I’ve been hearing about Python for a few years now, but I haven’t had an opportunity (or motivation) to really dive in and learn it. However, last week after a business pitch from my aunt, I wanted to play around with edge detection to see if it might solve the problem she presented. This also seemed like an ideal opportunity to give Python a shot. In the end, I am very happy with Python, but less so with my edge detector.
I started out by reading up on the Canny Edge Detect algorithm. There are lots of sources of information, but the best outline seems to be on Wikipedia. http://en.wikipedia.org/wiki/Canny_edge_detector
For testing I just used a couple of the images that come with the windows install.

The first step is to blur the image so only the really prominent edges will be detected and hopefully any noise will be eliminated. You can do this by convolving your image with a small filter matrix. Wow, look at all the fancy terminology. Essentially what this meant to me was that every pixel in your image needs to be blended with the pixels around it. You can either go out one layer with a 3×3 matrix or 2 layers with a 5×5 matrix. You can go bigger, but the the information I found seems to suggest that it is not necessary. The matrix basically tells you how much weight each of the surrounding pixels should have on the new pixel color you are generating. So the pixel you are looking at should have the biggest weight. The first layer of pixels around it should have a slightly lower weight. And if you go further out, each layer should have smaller weight then the one before it. The picture below gives a visual representation of this idea. There is a mathmatical theory for figuring out what those percentages should actually be, but you can probably find better explanations of it elsewhere.

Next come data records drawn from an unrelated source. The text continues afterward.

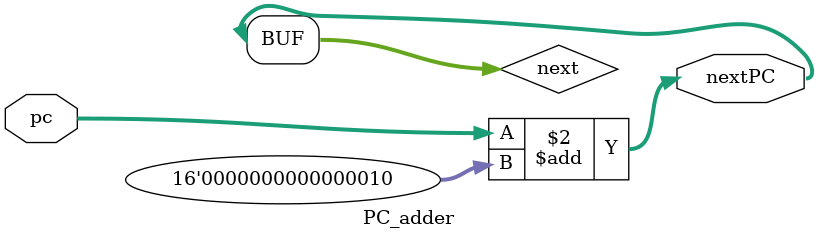
<source format=v>
module PC_adder(input[15:0] pc,output[15:0] nextPC);
  reg[15:0] next;
  
  always @(*)next = pc + 16'd2;
  
  assign nextPC = next;
  
endmodule 

</source>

Next, gray scaling the image helps in the calculation of what is actually an edge. Instead of trying to calculate if the pixel at point X is a different RGB color than a pixel at point Y, you can simply use the gray scale intensity to make the comparison. This drops you from a 3 value to 3 value comparison to a 1 value to 1 value.

Although to a human eye, edge detection is a very simple process, it is not so easy for a computer. We have to perform a couple different passes to determine what is actually an edge and what is not. I chose the Sobel operator which returns potential edges in the horizontal and vertical direction.

These images can be combined and some additional math performed to find the direction of each edge that was detected.

Using non-maximum suppression and tracing edges with thresholds can lead to some very good results. However, in my case, I wasn’t as happy with the final products as I was hoping.

I used some additional images to see what kind of results my algorithm would produce on different types of pictures.